Я понял, что погиб. Но судьба моего четвероногого друга толкнула меня на ложь во спасение:
— Зарегистрирован.
— Интересно, — усомнился активный пенсионер, — как это они регистрируют больных собак? Надо проверить. Где вы его регистрировали?.
— А вы узнайте сами где. У вас должны быть большие связи.
— Мы боремся за обязательства, — строго, но незлобиво пояснил Григорий Миронович. — Мы приняли обязательство регистрировать кошек и собак.
— Да, — сказал я, — скот мелкий и скот крупный… Давайте выполним обязательства на семь лет раньше срока! Филька, домой!
Начиналась весна.
Начиналась весна — время посева хороших рациональных зерен. Ах, рациональное зерно, набухающее во влаге раздумий…
Мне нравится идея обслуживания, потому что я многого не умею делать сам. То есть я не сторонник натурального хозяйства.
Если бы моя воля — основал бы я такой трест, или мастерскую, или просто забегаловку, где на клиента надевали бы нимб. Такое заведение, скажем, ПВБХ — Пусть Вам Будет Хорошо. Или НБ — Не Беспокойтесь. Можно также назвать проще, скажем, ВСС-Все Суета Сует.
Повесить на стенку красочные портреты сочинителя Экклезиаста и Эпикура. Этих двух общественных деятелей, несмотря на некоторые расхождения в их взглядах, я всегда считал основоположниками идеи обслуживания населения.
И были бы у меня тридцать три богатыря. Все они были бы равны как на подбор, каждый специалист своего дела. Один чистит, другой шьет, третий ремонтирует что-нибудь. Прекрасно.
С чего же это все началось?
Примерно тридцать лет и три года я вел себя, как Илья Муромец. То есть сидел на печи, болтал ногами и мычал глупости.

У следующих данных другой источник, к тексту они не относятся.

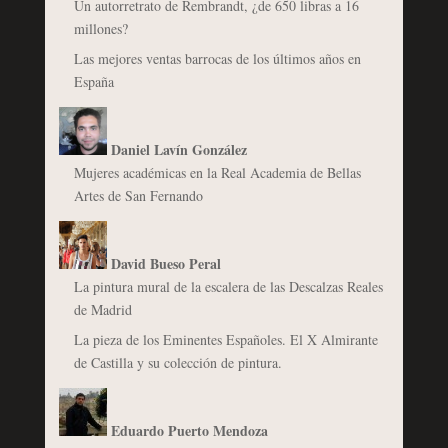
Un autorretrato de Rembrandt, ¿de 650 libras a 16
millones?
Las mejores ventas barrocas de los últimos años en
España
Daniel Lavín González
Mujeres académicas en la Real Academia de Bellas
Artes de San Fernando
David Bueso Peral
La pintura mural de la escalera de las Descalzas Reales
de Madrid
La pieza de los Eminentes Españoles. El X Almirante
de Castilla y su colección de pintura.
Eduardo Puerto Mendoza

О блаженное невозвратное время, когда человек еще юн, невзирая на возраст! Когда он еще совсем отрок, от которого ничего не требуется.
Потом я вскочил, огляделся и путем силы молодецкой побил рати несметные. Сначала я прикончил Идолище Поганое, потом наддал Каликам Перехожим и, наконец, стал щелкать Соловьев Разбойников
Работы оказалось неожиданно очень много. До обеденного перерыва я сжигал все, чему поклонялся, а после обеда поклонялся всему, что сжигал.
Я самоотверженно вкалывал. Прошло некоторое время, и я ощутил возможность купить себе автомобиль.
С этого момента, собственно, и началась моя действительная биография. Передо мной стали раскрываться души и характеры. Передо мной открывали души пьющие и непьющие, тяготеющие к лести и не тяготеющие, принципиальные и беспринципные. Будучи, как мне казалось, человеком нельстивым, я стал обнаруживать в себе огромные запасы суетливости. Мой милый, нежный, прекрасный автомобиль оказался ключом к неведомым тайнам человеческих характеров и отпирал эти тайны так, как будто он был не ключом, а универсальной отмычкой.